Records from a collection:
# # # # #

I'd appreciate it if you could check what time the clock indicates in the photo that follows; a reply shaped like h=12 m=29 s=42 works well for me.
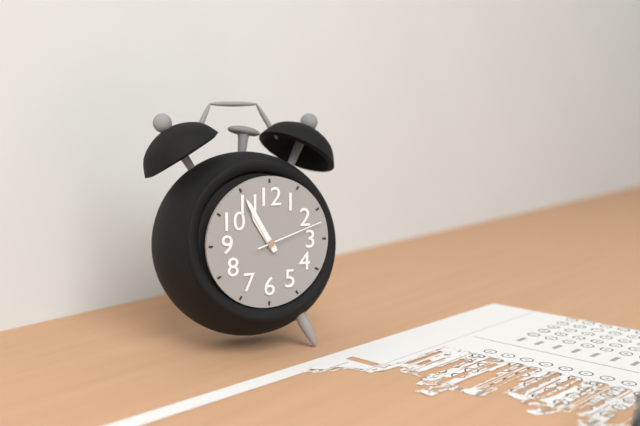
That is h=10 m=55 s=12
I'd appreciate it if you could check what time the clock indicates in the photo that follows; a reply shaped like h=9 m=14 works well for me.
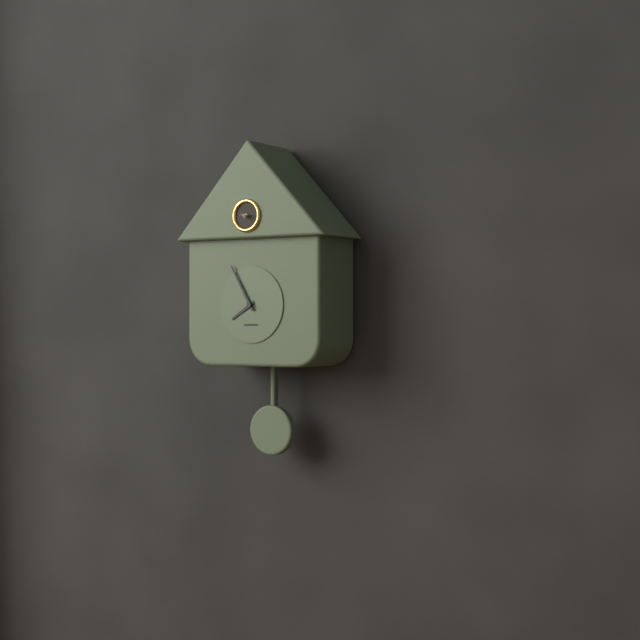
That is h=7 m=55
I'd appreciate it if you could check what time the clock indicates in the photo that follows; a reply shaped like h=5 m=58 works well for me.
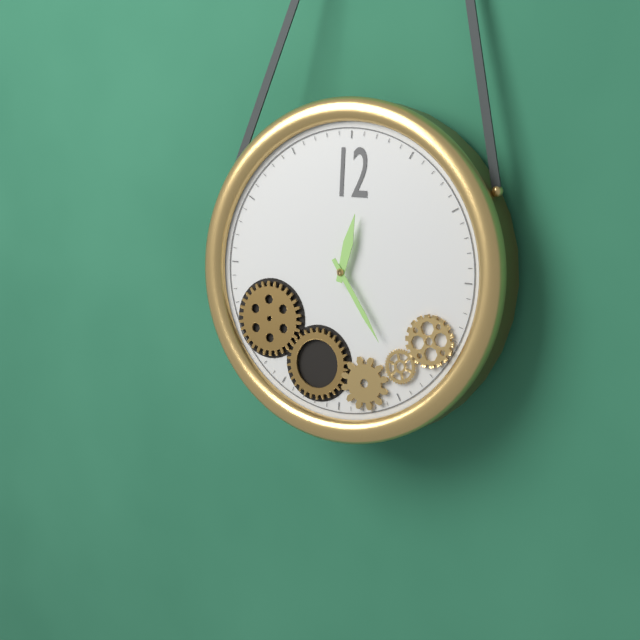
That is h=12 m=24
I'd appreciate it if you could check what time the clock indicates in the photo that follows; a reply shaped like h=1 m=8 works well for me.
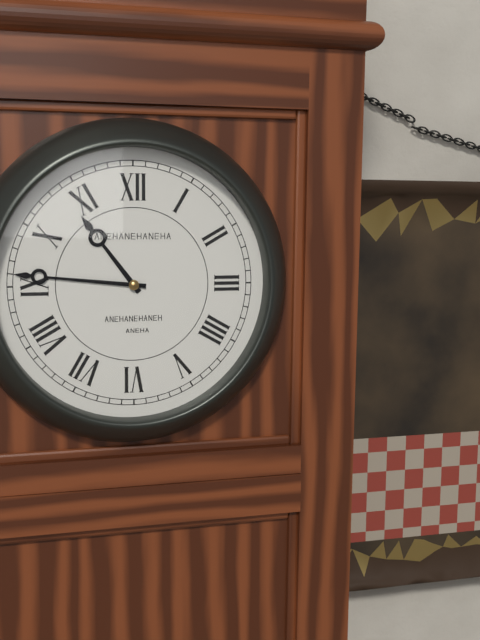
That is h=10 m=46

# # # # #

* _DESCRIPTION OF THE TASK_: Copy out every record above word for word, leaving out the pictures.

* _WRITTEN RESPONSE_:
I'd appreciate it if you could check what time the clock indicates in the photo that follows; a reply shaped like h=12 m=29 s=42 works well for me.
That is h=10 m=55 s=12
I'd appreciate it if you could check what time the clock indicates in the photo that follows; a reply shaped like h=9 m=14 works well for me.
That is h=7 m=55
I'd appreciate it if you could check what time the clock indicates in the photo that follows; a reply shaped like h=5 m=58 works well for me.
That is h=12 m=24
I'd appreciate it if you could check what time the clock indicates in the photo that follows; a reply shaped like h=1 m=8 works well for me.
That is h=10 m=46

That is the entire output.